Alguien murió hoy. Tenía mi edad. La muerte ronda la plaza que está a pocas cuadras de donde vivo, ella va vestida de tul arreglada con labial y parece siempre estar cerca, aunque se nuble su mirada en los días buenos y no sepa a quien tomar. Esa falta de seguridad la lleva a besar rostros que no estaban preparados para el final, rostros que aleteaban con fuerza queriendo llegar a la superficie aunque el oxígeno abunde en sus pulmones. Soñadores, llevados al juicio a temprana edad por delitos que no cometieron o que todavía no habían llevado a cabo, llenos de magia misteriosa en lunas que parecen repetirse. Necesito a alguien, y me apena decirlo, necesito un amigo, necesito a alguien. Pero estoy solo en las montañas, descifrando sentimientos, ahogado por la virtualidad y su voraz mirada que espera mi próximo movimiento. Atrapado en los pasillos interminables de mi memoria. Embriagándome mano a mano con el futuro sin pensar en mi presente estable y lleno de oportunidades. Escribo poesía como alguien que padece de una enfermedad. La narrativa casi no me interesa, pero siempre vuelvo a ella. Beso a los escritores muertos cuando cae la noche. Escucho atentamente las confesiones de aquellos músicos que dejaron este mundo por decisión propia. Encuentro a una mujer y me siento a escucharla por un tiempo y luego desaparece. O desaparezco yo. No lo sé.
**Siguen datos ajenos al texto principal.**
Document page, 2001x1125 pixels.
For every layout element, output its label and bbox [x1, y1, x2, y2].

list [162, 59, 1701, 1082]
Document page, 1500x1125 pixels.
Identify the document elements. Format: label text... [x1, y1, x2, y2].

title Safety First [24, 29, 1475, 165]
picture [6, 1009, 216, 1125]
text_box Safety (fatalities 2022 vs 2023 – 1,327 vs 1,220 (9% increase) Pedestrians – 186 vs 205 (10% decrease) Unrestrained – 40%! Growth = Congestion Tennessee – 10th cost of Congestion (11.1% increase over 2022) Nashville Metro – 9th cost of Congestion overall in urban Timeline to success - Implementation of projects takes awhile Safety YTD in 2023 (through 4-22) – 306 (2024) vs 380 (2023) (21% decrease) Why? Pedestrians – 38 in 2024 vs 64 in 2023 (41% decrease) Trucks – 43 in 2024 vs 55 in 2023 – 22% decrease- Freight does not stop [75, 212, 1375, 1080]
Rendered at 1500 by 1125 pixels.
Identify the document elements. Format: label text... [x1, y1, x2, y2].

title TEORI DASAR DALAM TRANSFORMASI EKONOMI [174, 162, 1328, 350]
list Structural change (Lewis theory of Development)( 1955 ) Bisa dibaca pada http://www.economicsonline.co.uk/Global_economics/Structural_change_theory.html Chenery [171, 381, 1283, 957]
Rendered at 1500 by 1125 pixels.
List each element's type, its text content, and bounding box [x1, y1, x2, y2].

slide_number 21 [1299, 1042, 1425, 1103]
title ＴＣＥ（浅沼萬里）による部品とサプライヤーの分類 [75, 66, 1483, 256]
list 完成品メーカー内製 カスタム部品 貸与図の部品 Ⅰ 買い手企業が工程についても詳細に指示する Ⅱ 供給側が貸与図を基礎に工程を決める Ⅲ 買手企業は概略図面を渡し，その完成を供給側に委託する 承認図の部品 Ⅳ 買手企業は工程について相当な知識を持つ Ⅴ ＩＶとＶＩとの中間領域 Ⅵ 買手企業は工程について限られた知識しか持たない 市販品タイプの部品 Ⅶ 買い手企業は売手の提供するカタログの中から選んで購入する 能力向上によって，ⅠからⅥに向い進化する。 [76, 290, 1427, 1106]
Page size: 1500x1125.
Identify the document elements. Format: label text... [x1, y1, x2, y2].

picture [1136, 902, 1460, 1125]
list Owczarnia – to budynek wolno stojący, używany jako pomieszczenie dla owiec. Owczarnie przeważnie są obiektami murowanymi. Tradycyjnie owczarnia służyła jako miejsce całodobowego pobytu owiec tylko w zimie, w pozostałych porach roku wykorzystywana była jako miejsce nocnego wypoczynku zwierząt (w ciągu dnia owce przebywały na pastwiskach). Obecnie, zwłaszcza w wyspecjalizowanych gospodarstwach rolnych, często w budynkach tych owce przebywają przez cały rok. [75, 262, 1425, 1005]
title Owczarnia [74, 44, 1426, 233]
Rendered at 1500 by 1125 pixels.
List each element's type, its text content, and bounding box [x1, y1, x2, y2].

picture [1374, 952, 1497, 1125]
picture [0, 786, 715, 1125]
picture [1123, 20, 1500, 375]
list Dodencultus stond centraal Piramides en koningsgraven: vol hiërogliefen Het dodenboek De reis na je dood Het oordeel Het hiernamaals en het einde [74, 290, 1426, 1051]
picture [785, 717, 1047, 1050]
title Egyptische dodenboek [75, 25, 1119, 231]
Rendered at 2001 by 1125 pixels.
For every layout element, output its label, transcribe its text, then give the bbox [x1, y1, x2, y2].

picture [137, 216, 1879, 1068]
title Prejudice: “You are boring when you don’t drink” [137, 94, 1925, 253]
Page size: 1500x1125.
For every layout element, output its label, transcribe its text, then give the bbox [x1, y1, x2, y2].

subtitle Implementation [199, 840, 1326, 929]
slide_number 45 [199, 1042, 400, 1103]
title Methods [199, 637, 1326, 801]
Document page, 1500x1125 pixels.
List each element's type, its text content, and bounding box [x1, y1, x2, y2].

Termino el café y dejo el billete de cien debajo del platito blanco. Camino por la calle Colonia sintiendo el sol agitando mis venas. Por acá vivió Darnauchans, pienso. Enciendo otro cigarro más y sigo arrastrándome esquivando las miradas. El presente es fantástico, el futuro me persigue, y más en aquellas noches, donde no puedo dormir, con la oreja pegada en la almohada fría presagiando una tormenta a la mañana, y solo, completamente solo bajo estas paredes que hace tiempo deje de sentir eran mías. ¿Por qué me empecino tanto en darle vueltas al asunto? Voy a escapar de acá, antes que la confusión se adueñe de mis ojos.